I also wasn’t aware that, in 1959, Moorhouse married his high-school sweetheart Wendy Halloway. He moved with Wendy to Wagga to work as a journalist on the Wagga Wagga Advertiser before joining the staff of the Riverina Express.

Grand Days

Long parted from Halloway, Moorhouse began work on Grand Days (published in 1993) in Geneva at the League of Nations archive after winning a $150,000 Australia Council Creative Fellowship, also known as the Keating Fellowship after the then prime minister.

The research was painstaking, and he reached a low point after Grand Days was rejected for consideration by the judges of the Australian Miles Franklin literary prize on the grounds that it was “insufficiently Australian”.

In 2001, he won the Miles Franklin for Dark Palace.

Moorhouse was a social justice activist along with Wendy Bacon, Sandra Levy, Liz Fell and many others. He was also victorious in his fight against Australia’s censorship laws, a win for which every Australian author should be grateful today as it is thanks to Moorhouse’s chutzpah they are now paid fairly for their copying and lending rights.

As Lumby notes, Moorhouse wrote about gender fluidity long before it was a widely-accepted phenomenon. And he did so eloquently and honestly.

She believes he “always grappled with a tension, in both his life and his work, between the norms of the respectable, country-town family he grew up in and those of the wilder shores of the bohemian and creative existence to which he determinedly rowed when he left home”.

Asked about how his early life influenced his writing, Moorhouse once said: “I’m always writing about Nowra.
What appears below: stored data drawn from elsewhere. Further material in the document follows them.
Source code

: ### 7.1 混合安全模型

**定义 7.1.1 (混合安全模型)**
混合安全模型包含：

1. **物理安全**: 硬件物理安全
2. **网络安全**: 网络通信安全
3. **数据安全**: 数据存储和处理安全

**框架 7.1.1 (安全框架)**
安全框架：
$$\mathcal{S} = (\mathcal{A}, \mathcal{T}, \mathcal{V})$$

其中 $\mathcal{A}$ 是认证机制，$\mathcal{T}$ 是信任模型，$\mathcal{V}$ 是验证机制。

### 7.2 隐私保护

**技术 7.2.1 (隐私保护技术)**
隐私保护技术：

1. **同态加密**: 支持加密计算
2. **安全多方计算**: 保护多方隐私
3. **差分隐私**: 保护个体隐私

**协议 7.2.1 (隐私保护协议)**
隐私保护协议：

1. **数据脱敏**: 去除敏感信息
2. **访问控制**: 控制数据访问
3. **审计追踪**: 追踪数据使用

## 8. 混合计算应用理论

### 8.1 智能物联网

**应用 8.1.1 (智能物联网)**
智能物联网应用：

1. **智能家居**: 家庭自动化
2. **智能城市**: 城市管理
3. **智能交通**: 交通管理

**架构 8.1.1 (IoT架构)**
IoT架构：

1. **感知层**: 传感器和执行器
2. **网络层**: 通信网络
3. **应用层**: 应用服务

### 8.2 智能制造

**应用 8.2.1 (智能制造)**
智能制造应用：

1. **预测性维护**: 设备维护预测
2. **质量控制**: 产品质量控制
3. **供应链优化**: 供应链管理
You could say everything I’ve written is really about Nowra.”

Be that as it may, there is nothing pinched or provincial in how he approached the page and divined his wonders (for example the transsexual Major Ambrose Westwood and the Molly nightclub in Geneva – “a haven for refugees and those escaping persecution” – that feature in the Edith trilogy).

Moorhouse was one of Australia’s best-known and most-loved authors, whose contribution to Australian life and letters was profound with writing spanning the genres of the novel, the short story, the essay, the memoir, the erotic novella, the screenplay and the historical monograph.

His work has been translated into several languages and recognised with awards including The Age Book of the Year and the ASAL Gold Medal for Forty-Seventeen (2007) and the Miles Franklin Literary Award for Dark Palace (2001). He was made a member of the Order of Australia for services to literature in 1985 and was made a Doctor of the University by Griffith University in 1997 and a Doctor of Letters (honoris causa) by the University of Sydney, 2015.

My hope is Lumby’s gem of a book will propel an even greater interest in his extraordinary oeuvre.